When planning my conference activities, I typically print the agenda and go through and highlight every presentation or activity I think I might want to attend.  If there is only one activity highlighted in a given time slot, then that’s the activity for that time slot.  If there are multiple options, I look to see if those activities are offered a second time in the conference that doesn’t conflict with another activity.  

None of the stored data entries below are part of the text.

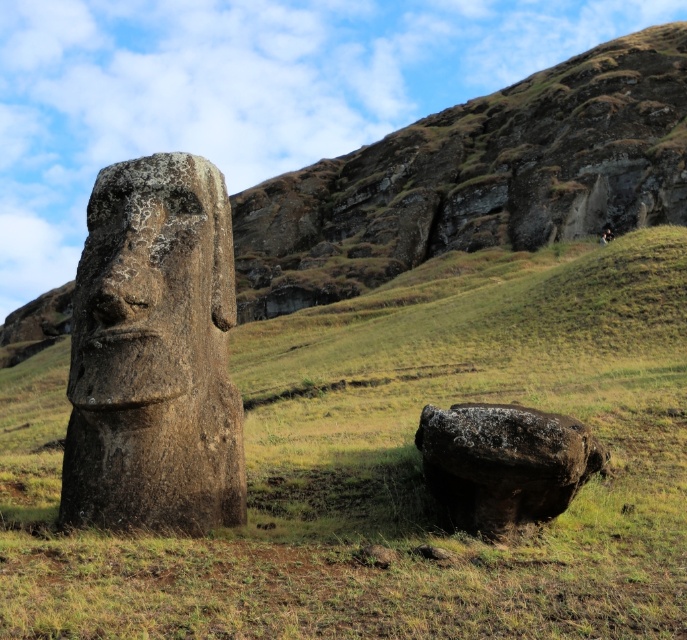
Question: Does green grassy at center come in front of rusty stone boulder at lower right?

Choices:
 (A) no
 (B) yes

Answer: (B)

Question: Which point appears closest to the camera in this image?

Choices:
 (A) (556, 458)
 (B) (74, 292)

Answer: (A)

As you start to fill in the activities in your day’s schedule, here a few additional items that you may want to consider:

  • Do you really want to spend all day at the conference?  You will be walking a LOT.  These convention centers are huge, and you may be worn out by the end of the day.
  • Some conferences have ancillary activities, like hands-on demonstrations that you might want to attend in lieu of a presentation.
  • Do you just want to do the regular conference presentations, or are there some extra (usually an extra charge) opportunities like a “lunch ’n’ learn” that you want to fold in as well?
  • What are you doing for breakfast and lunch?
  • Do you want to have time to visit the vendor area to learn about new medications, services, and equipment that may be useful in your practice?
  • Depending on your goals, there may be “tracks” you can follow that cater to your specific interests.  For example, there may be a set of presentations recommended for residents and fellows, one recommended for young professionals, or a track recommended for special interests such as women in medicine.  

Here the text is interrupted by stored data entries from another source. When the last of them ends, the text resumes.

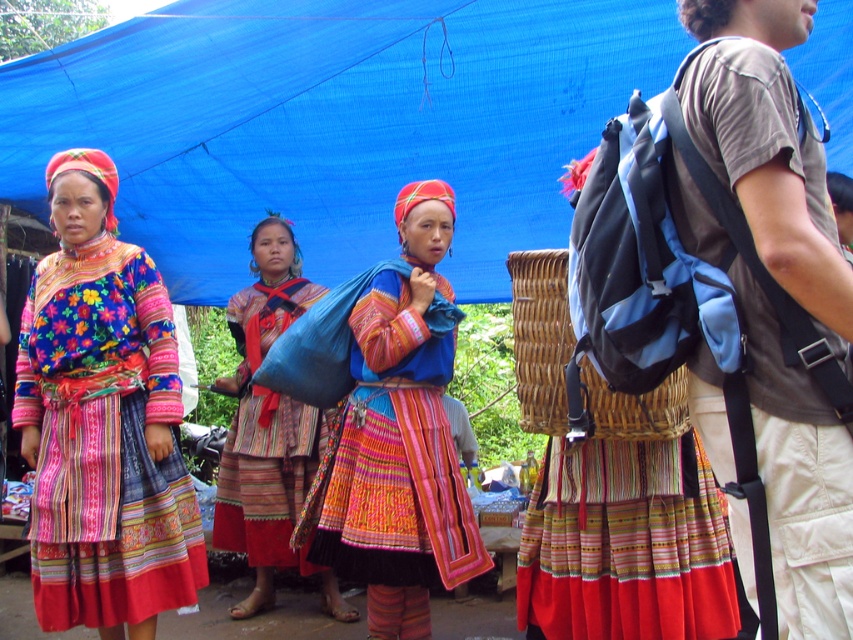
Can you confirm if multicolored woven skirt at center is bigger than textured woven bag at center?

Incorrect, multicolored woven skirt at center is not larger than textured woven bag at center.

Can you confirm if multicolored woven skirt at center is positioned to the left of textured woven bag at center?

Incorrect, multicolored woven skirt at center is not on the left side of textured woven bag at center.

Where is `multicolored woven skirt at center`? multicolored woven skirt at center is located at coordinates (392, 451).

Is blue fabric canopy at upper center to the left of textured woven bag at center from the viewer's perspective?

No, blue fabric canopy at upper center is not to the left of textured woven bag at center.

Does point (80, 61) come in front of point (293, 472)?

Yes.

Find the location of `blue fabric canopy at upper center`. blue fabric canopy at upper center is located at coordinates (334, 122).

Between brown cotton shirt at right and multicolored woven skirt at center, which one has less height?

multicolored woven skirt at center is shorter.

Is point (816, 300) positioned behind point (360, 323)?

No, it is not.

Identify the location of brown cotton shirt at right. This screenshot has width=853, height=640. 767,147.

5. Learn the conference center

The big convention centers are enormous.  The conference centers in Chicago and San Diego, for example, span several city blocks and have multiple floors in multiple buildings.  It’s easy to get lost, so knowing your way around can really help you make the most of your day. 

Most conference centers have a website that has a map available.  Save a copy in your smart phone or tablet or print out a copy to bring with you so you can navigate your way through the center easily.  Depending on how tightly you schedule your day, you may want to consider going to the conference center the day before the conference starts, or early on the first day of the conference, to familiarize yourself with the layout and plan your presentation schedule.

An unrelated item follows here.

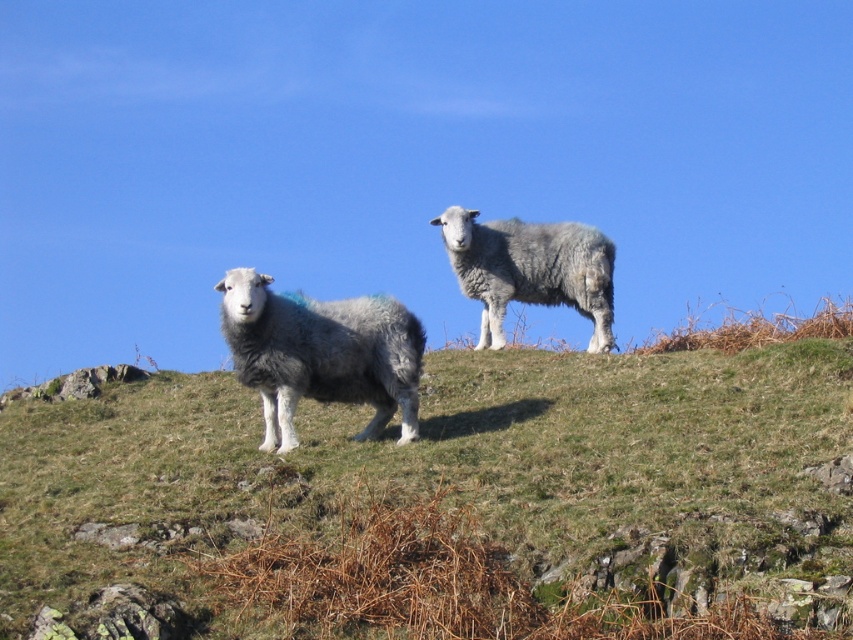
You are standing at the camera position and want to reach the point marked as point (763, 502). If your walking speed is 3 feet per second, how many seconds will it take you to reach there?

The distance of point (763, 502) from camera is 32.03 feet. At a speed of 3 feet per second, it will take approximately 10.68 seconds to reach there.

You are a farmer checking the size of your sheep. You have two sheep in front of you, the fuzzy gray sheep at center and the gray woolly sheep at center. Which sheep is wider?

The fuzzy gray sheep at center is less wide than the gray woolly sheep at center, so the gray woolly sheep at center is wider.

6. What are you doing for dinner?

Most restaurants in the area fill up very quickly in the evenings, and many will be completely booked weeks in advance.  If you are planning on meeting friends or having networking or business dinners, start booking reservations a few months in advance.  You honestly can’t start this process too early. 

There will also typically be industry-sponsored dinners with guest speakers on a variety of topics.  Some of these are free and some require that you pay, but they all tend to fill up very quickly, so register early for these as well.  

7. Meetings

Depending on how long you stay at the conference each day, you may have limited time in the evenings for meeting friends or colleagues.  If you only have one or two nights, you need to plan how you will use that time.  Will you be meeting friends for just a fun evening, or are you planning to use the time for building your network?  Maybe you can arrange to meet with potential employers or recruiters if you’re looking for a job.  You’ll likely have more opportunities than you have time for, so you have to pick and choose. 

Be sure to arrange any business or networking meetings far in advance.  If the meetings will be long, it will be harder to do those at the conference as free meeting space is typically limited.  Also, there will be thousands of people walking around, which will limit privacy and hamper quiet conversations.  Don’t forget to bring plenty of business cards that you can pass out.  

Conclusion

Conferences can be a lot of fun to attend.  Plan your budget and your trip well so you can maximize the experience and enjoy the time you have.  Read part 2 of this series on attending a conference, and make sure to download the Conference Attendance Checklist to help you plan your trip.  You’ll find that a well-planned trip makes for a more productive and enjoyable experience.  Have fun!